Die Künstlerin feierte trotz Indisposition ein glänzendes Rollendebüt im Theater an der Wien. Die Inszenierung ist, wie heute leider immer zu erwarten, völlig untauglich und verzwergt eine Oper, die vokal zu einem veritablen Schicksals-Drama wurde … auch weil mit Aigul Akhmetshina eine junge Gegenspielerin für die Grigorian gefunden wurde, die aufhorchen ließ.

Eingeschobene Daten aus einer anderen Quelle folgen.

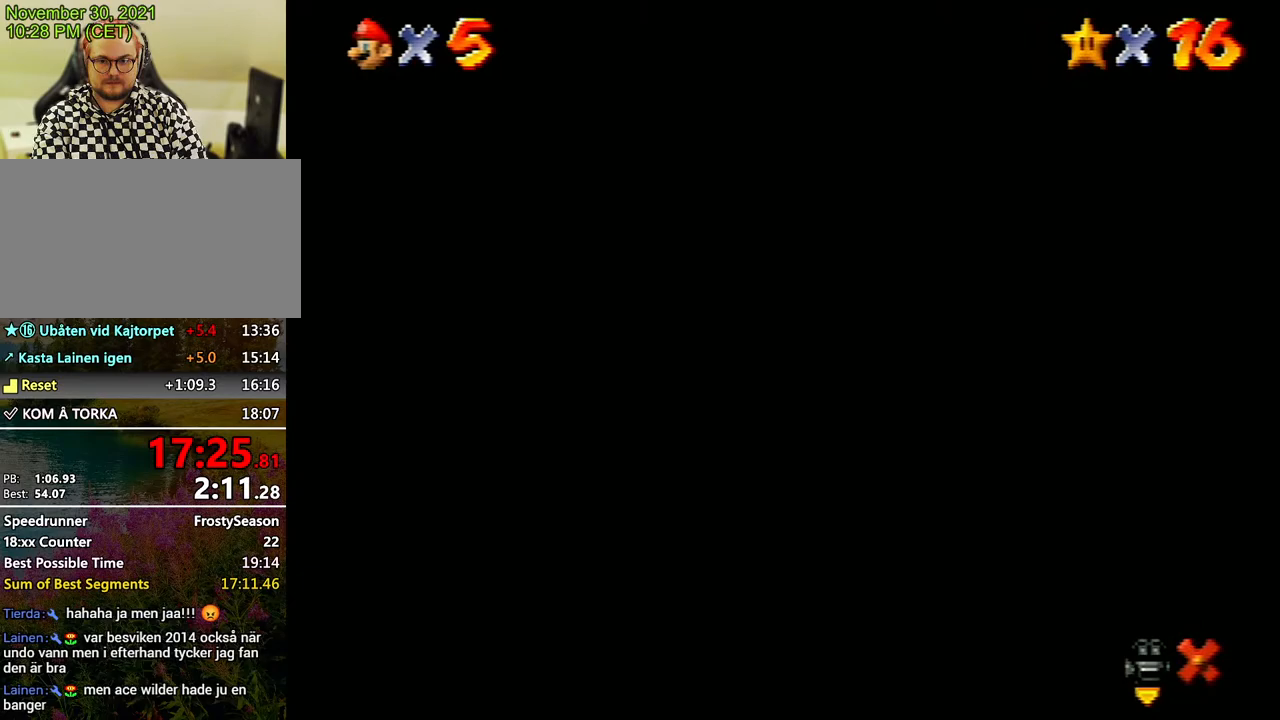
{"buttons": [], "left_stick": "center", "events": [[167, "left_stick", "center"]]}
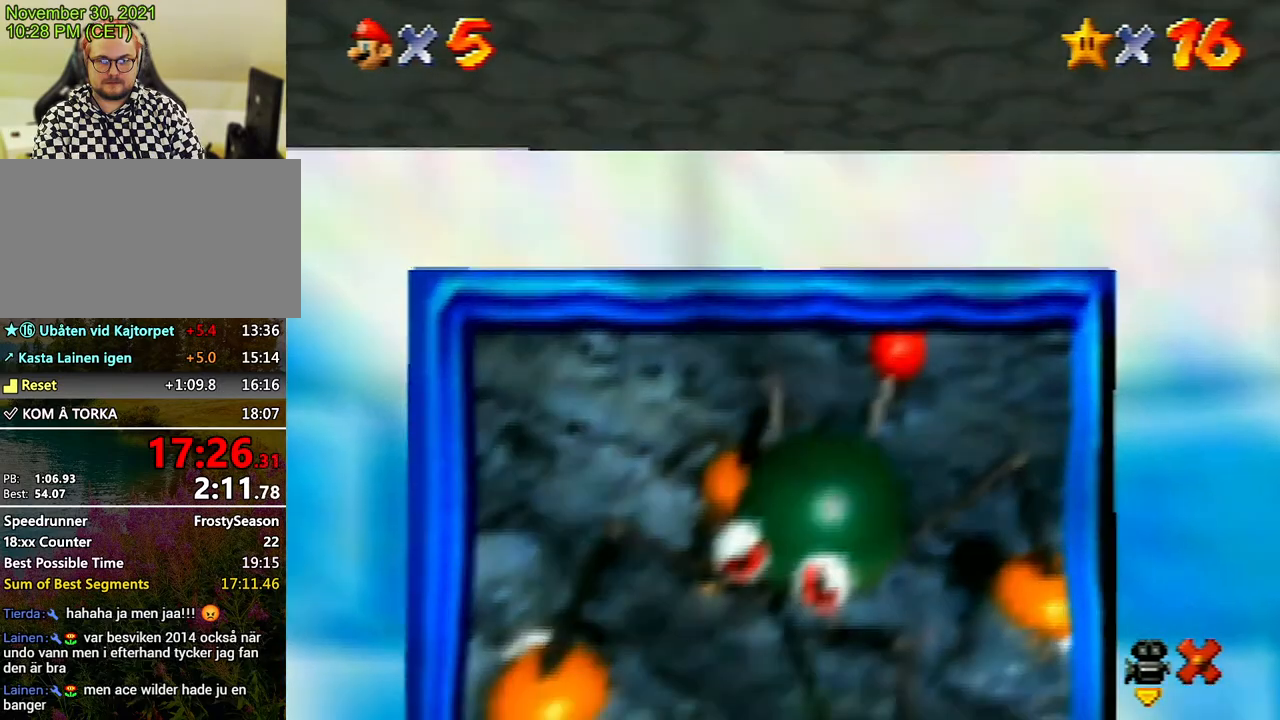
{"buttons": [], "left_stick": "center", "events": []}
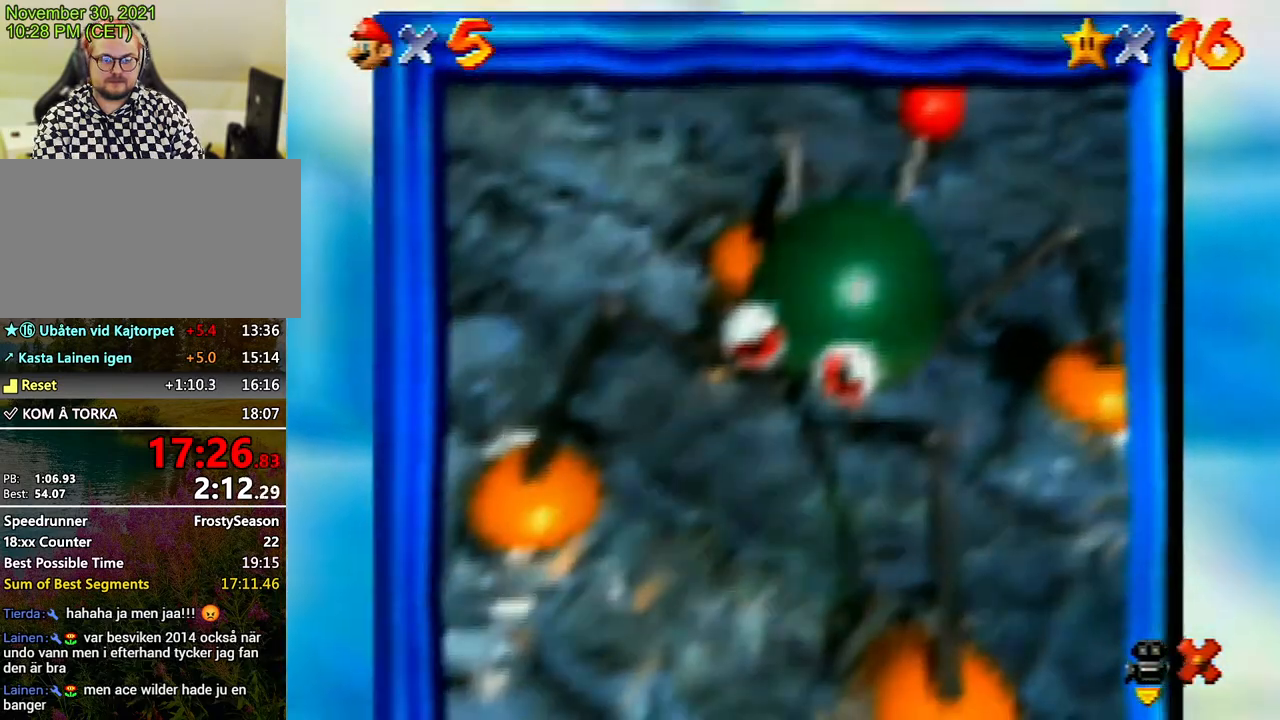
{"buttons": [], "left_stick": "center", "events": []}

Im Normalfall könnte an dieser Stelle keine Rezension der jüngsten Premiere im Theater an der Wien erscheinen: Wenn der Intendant des Hauses vor einer Aufführung von Bellinis »Norma« erscheint, um dem Publikum mitzuteilen, die Darstellerin der Titelpartie sei – wie alle Kollegen auch – während der Probenarbeit von einer fiebrigen Erkrankung befallen worden und noch nicht ganz genesen, dann ist der Abend für den kritischen Betrachter erledigt. »Norma« ohne Norma ist wie »Carmen« ohne Carmen. Aber für diesmal war das Rollendebüt von Asmik Grigorian angekündigt. Also war alles anders: Die Sängerin entpuppte sich trotz Indisposition als grandiose Interpretin einer als grenzwertig schwierig geltenden Partie. Und sie mußte den Abend nicht einmal allein tragen: In Aigul Akhmetshina fand sie eine Gegenspielerin, die eine der sattesten Mezzostimmen unserer Zeit hören ließ – und in den Duetten zu beeindruckender Form auflief.

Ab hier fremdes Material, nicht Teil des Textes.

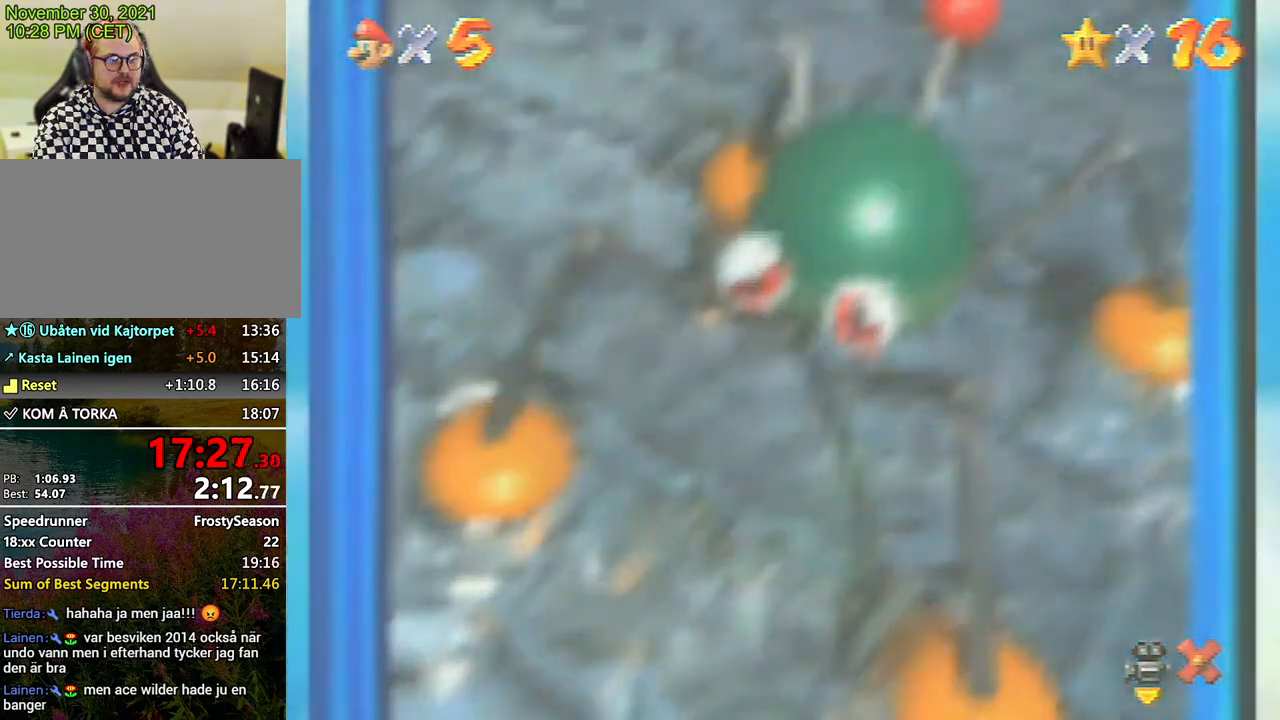
{"buttons": [], "left_stick": "center", "events": []}
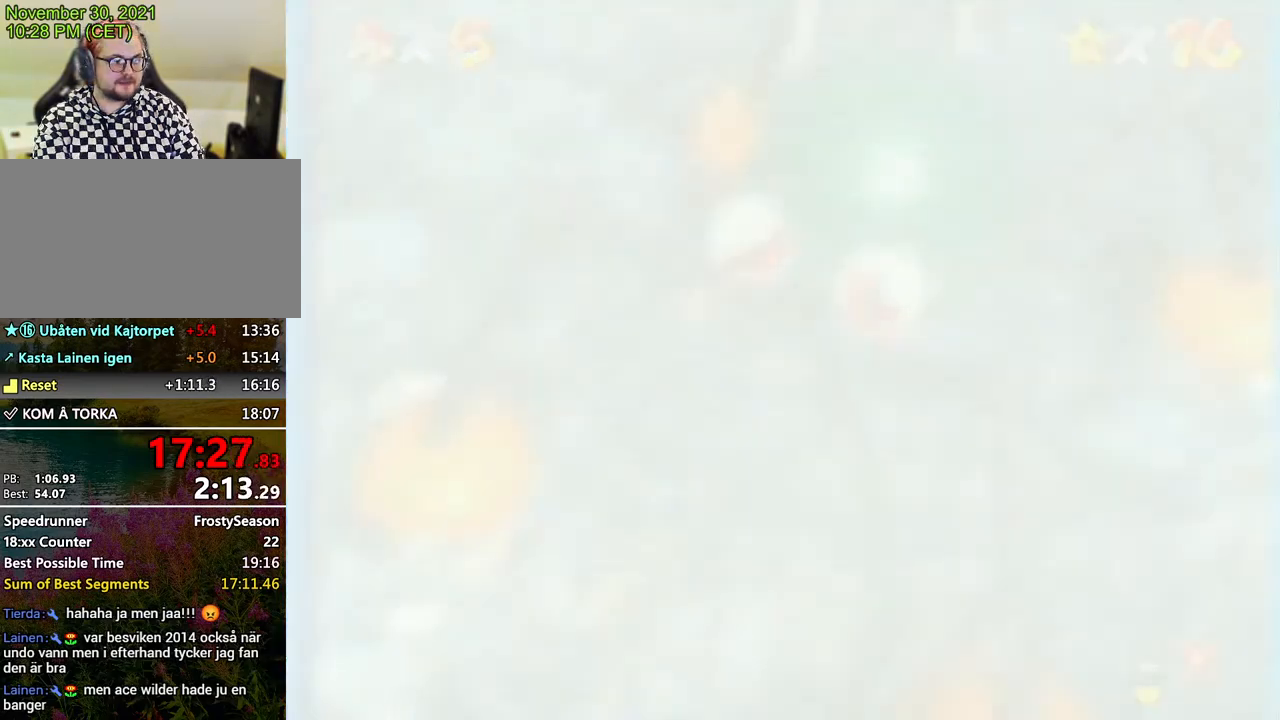
{"buttons": [], "left_stick": "center", "events": []}
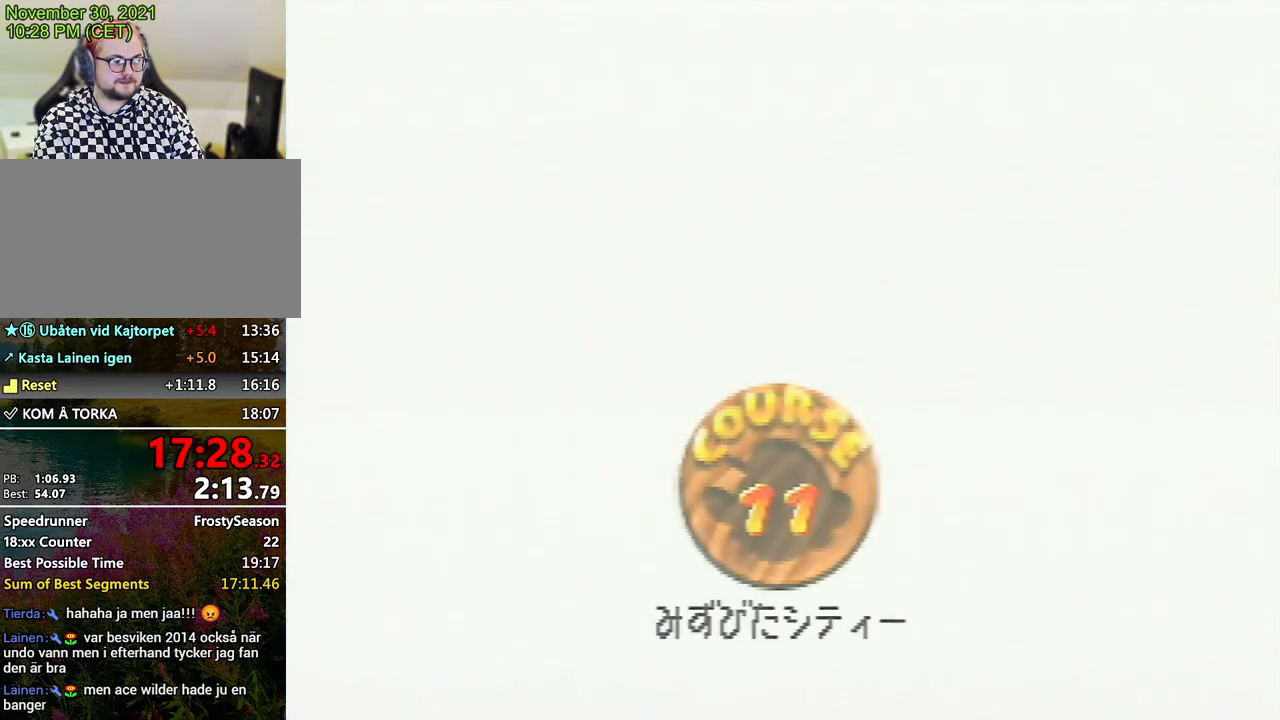
{"buttons": [], "left_stick": "center", "events": [[367, "A", "down"], [467, "A", "up"]]}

Also doch ein Bericht über „Norma“ und die Tatsache, daß sich der Besuch im Haus an der Wien lohnt, auch wenn wieder einmal keine Rede davon sein kann, daß das angekündigte Werk auf der Bühne auch zu sehen ist. Dem steht die szenische Verzwergung der psychologischen Schicksalsverknotungen durch Vasily Barkhatov entgegen. Aber davon in gebotener Kürze zuletzt.
Zuerst einmal: Der Gesang sorgte an diesem Abend dafür, daß die ersten beiden Silben des Wortes Musiktheater endlich zu ihrem Recht kamen.